START Recorded information

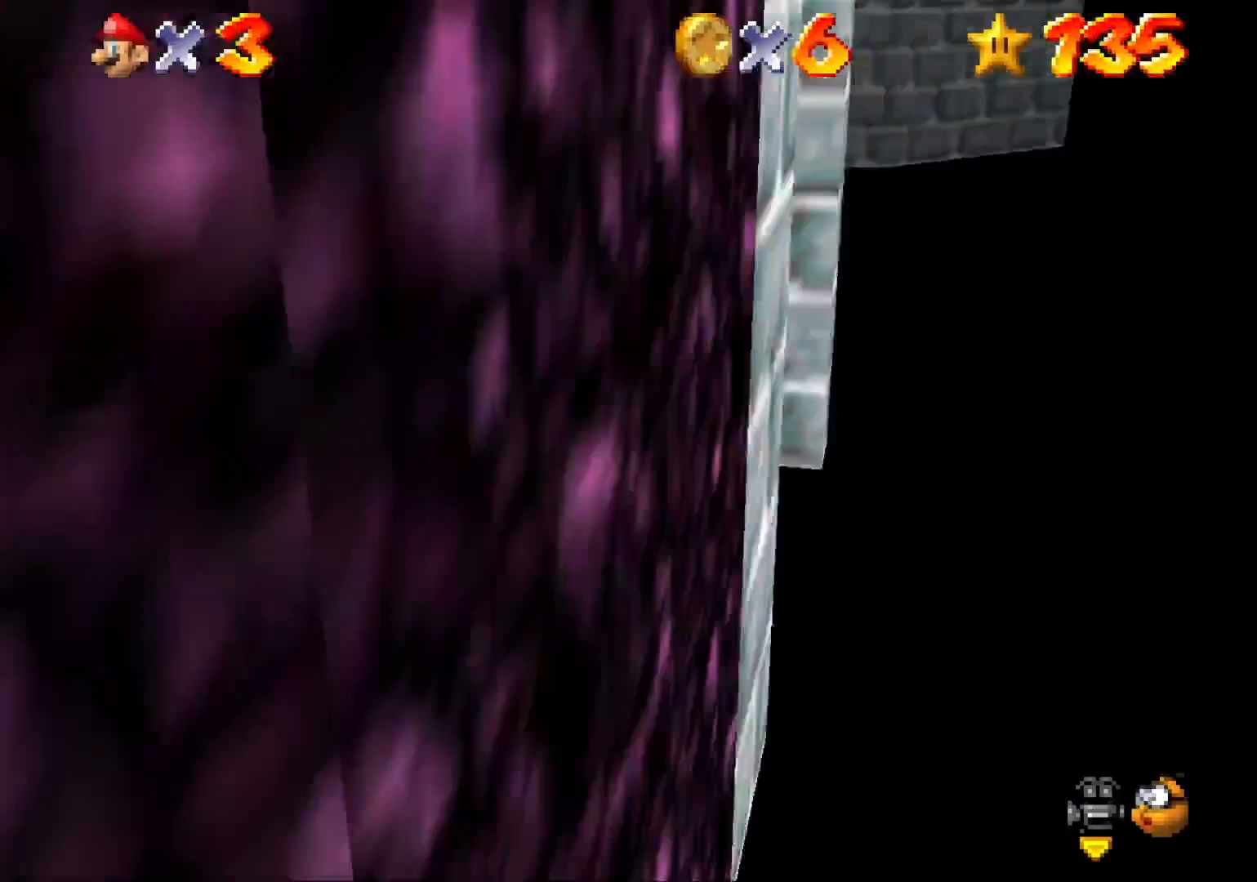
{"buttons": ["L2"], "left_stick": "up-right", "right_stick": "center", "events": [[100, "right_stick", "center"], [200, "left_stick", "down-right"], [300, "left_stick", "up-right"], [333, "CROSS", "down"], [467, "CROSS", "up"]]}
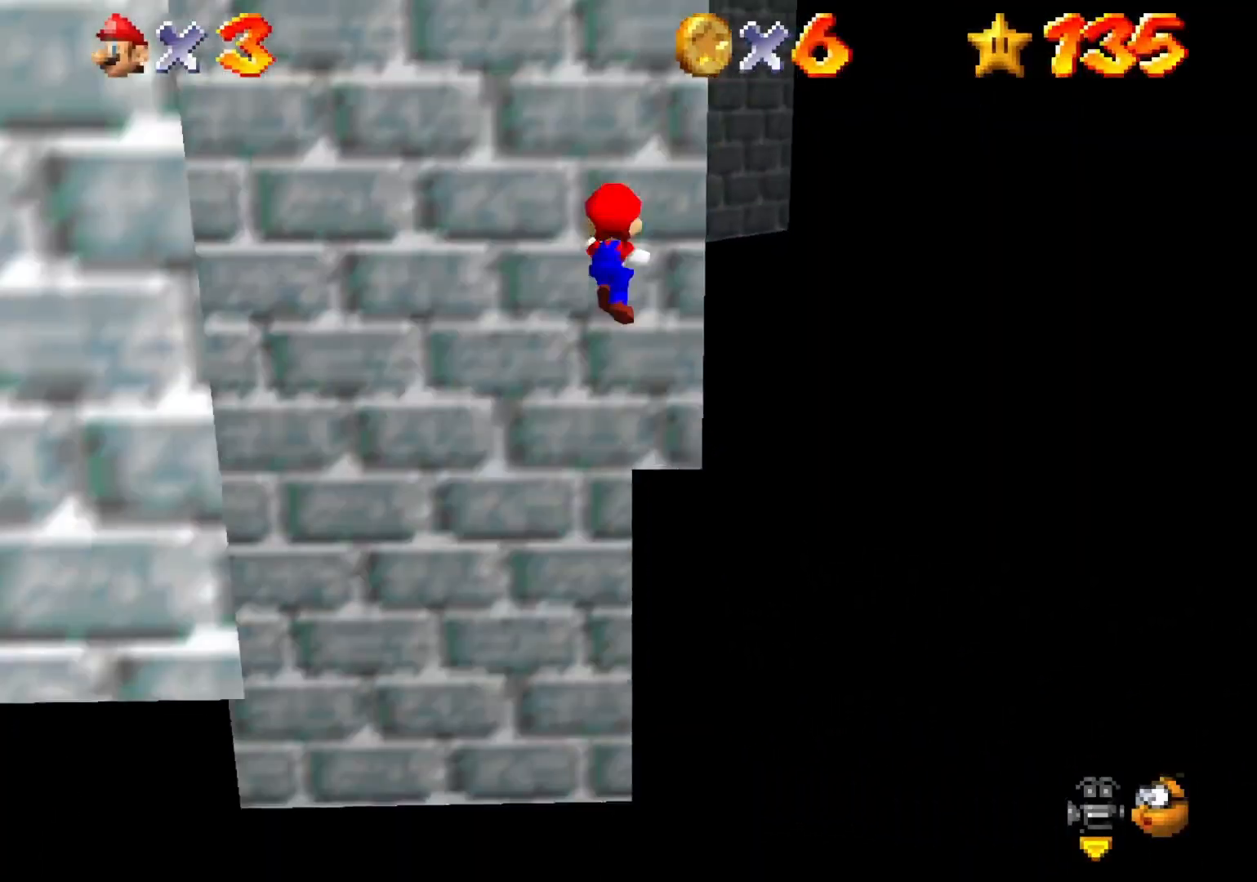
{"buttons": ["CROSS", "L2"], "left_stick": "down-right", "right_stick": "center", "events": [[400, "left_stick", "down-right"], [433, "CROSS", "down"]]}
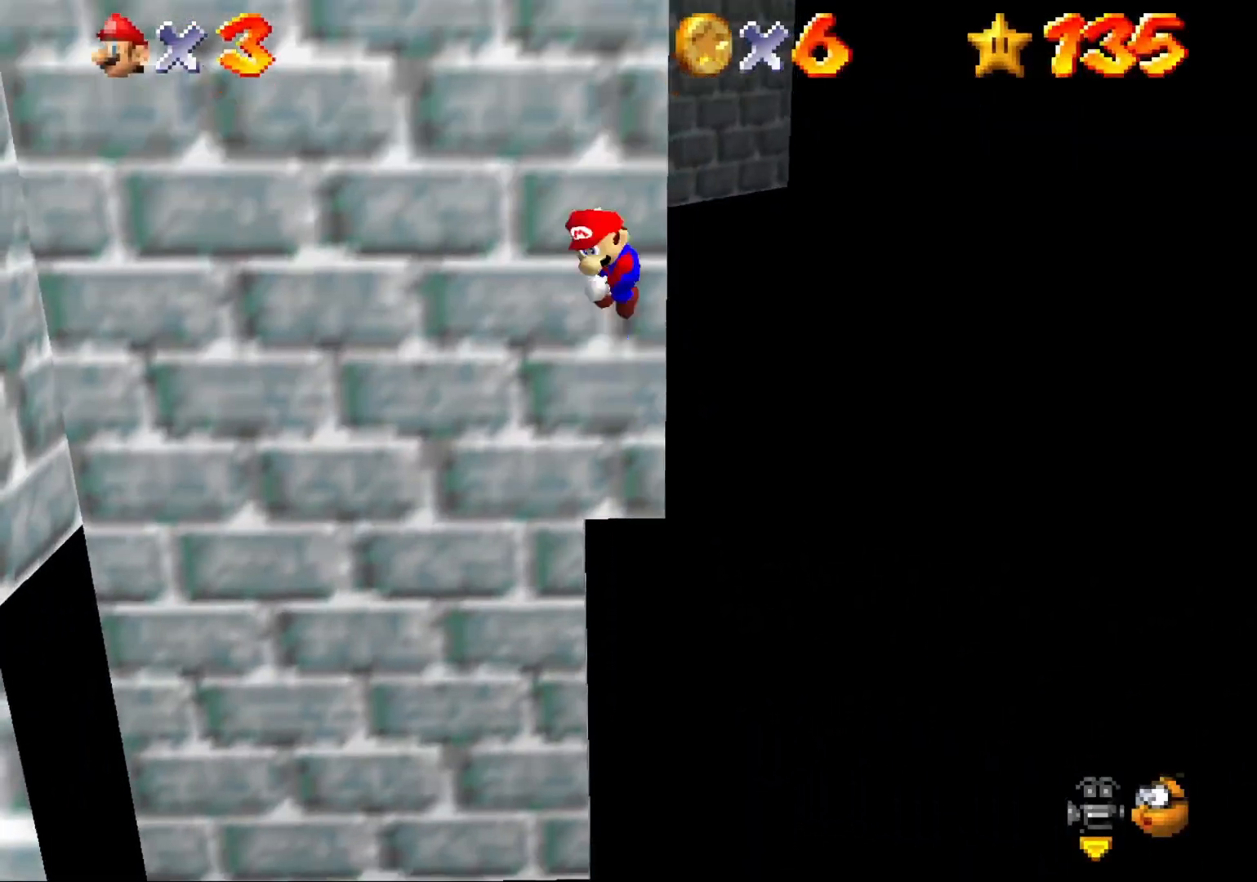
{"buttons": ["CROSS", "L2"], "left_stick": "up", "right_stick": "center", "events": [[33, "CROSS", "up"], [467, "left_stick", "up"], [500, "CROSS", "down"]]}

END Recorded information

## [Exercise]
The reply should consist of the listing restated word for word, with its pictures removed.

## [Result below]
{"buttons": ["L2"], "left_stick": "up-right", "right_stick": "center", "events": [[100, "right_stick", "center"], [200, "left_stick", "down-right"], [300, "left_stick", "up-right"], [333, "CROSS", "down"], [467, "CROSS", "up"]]}
{"buttons": ["CROSS", "L2"], "left_stick": "down-right", "right_stick": "center", "events": [[400, "left_stick", "down-right"], [433, "CROSS", "down"]]}
{"buttons": ["CROSS", "L2"], "left_stick": "up", "right_stick": "center", "events": [[33, "CROSS", "up"], [467, "left_stick", "up"], [500, "CROSS", "down"]]}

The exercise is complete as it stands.